Beth Coats

Personal information
- Full name: Beth Jan Coats
- Nationality: American
- Born: July 20, 1966 (age 58) Albuquerque, New Mexico, United States

Sport
- Sport: Biathlon

= Beth Coats =

American biathlete

Beth Jan Coats (born July 20, 1966) is an American former biathlete and cyclist. She competed at the 1992 Winter Olympics and the 1994 Winter Olympics. Coats was born in Albuquerque, New Mexico and graduated from Eldorado High School. She later suffered severe injuries in a climbing accident.

==Biography==
In the 1980s, Coats went on a skiing trip in New Mexico, which resulted in her enrolling at Western State College and joining the cross-country ski team. After learning how to use a .22 caliber rifle, Coats moved on to biathlon. In 1993, Coats joined the National Guard, helping her to qualify to the United States Olympic team.

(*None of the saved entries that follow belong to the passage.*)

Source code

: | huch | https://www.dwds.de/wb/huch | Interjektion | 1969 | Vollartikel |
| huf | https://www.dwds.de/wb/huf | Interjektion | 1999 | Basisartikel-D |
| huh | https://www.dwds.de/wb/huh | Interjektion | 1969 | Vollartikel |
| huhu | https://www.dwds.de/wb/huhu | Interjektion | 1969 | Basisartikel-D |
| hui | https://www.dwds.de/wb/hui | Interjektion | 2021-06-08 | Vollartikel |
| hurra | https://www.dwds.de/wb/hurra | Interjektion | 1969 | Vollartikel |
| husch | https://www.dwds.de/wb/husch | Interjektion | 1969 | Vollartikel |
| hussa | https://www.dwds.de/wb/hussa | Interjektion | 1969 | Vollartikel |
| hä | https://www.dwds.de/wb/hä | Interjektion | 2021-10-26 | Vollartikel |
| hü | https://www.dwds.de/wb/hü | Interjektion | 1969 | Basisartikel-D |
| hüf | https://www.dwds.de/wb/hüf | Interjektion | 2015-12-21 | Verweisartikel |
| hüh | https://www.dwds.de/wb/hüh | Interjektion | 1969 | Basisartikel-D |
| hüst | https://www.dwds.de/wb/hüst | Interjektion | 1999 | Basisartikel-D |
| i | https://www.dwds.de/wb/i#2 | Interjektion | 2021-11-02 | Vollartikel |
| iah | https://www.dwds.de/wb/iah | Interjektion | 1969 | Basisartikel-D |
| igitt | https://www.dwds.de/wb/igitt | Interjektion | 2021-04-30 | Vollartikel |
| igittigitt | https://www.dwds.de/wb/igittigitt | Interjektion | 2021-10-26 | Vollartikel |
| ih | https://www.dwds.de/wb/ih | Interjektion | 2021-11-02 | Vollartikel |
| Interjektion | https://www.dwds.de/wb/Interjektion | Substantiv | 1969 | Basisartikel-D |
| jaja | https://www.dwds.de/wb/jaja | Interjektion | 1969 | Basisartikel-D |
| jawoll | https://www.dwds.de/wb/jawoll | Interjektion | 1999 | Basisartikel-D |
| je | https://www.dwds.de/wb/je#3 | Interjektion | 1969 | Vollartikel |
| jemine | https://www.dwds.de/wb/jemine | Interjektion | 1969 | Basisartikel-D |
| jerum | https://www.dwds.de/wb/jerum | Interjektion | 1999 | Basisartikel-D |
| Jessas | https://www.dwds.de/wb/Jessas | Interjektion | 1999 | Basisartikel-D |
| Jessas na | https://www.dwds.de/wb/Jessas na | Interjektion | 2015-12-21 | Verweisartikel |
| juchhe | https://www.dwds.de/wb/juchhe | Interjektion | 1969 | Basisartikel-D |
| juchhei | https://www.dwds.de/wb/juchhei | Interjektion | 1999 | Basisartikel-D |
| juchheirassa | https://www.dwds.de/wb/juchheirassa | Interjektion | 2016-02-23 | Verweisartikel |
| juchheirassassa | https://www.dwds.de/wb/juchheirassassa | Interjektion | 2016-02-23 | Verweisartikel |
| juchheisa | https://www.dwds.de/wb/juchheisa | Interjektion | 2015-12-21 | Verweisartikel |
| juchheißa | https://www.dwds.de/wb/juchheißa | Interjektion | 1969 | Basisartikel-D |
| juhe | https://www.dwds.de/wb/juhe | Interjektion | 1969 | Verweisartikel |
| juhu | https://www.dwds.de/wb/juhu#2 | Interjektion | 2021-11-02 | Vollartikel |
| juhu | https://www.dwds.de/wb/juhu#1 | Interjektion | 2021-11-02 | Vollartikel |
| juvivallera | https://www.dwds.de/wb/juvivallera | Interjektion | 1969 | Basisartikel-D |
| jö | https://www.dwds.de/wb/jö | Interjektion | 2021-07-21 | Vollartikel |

Coats competed at two Winter Olympics, and in seven World Championships in biathlon. Coats also competed professionally in mountain biking, ranking tenth in the world as a professional, finishing second overall in the US national championships in 1997, and later became a mountain climber. However, while climbing in Eldorado Canyon State Park in 1998, Coats suffered a spinal cord injury during a fall, leaving her paralyzed from the waist down. Despite suffering a spinal injury, Coats went on to climb El Capitan in Yosemite National Park.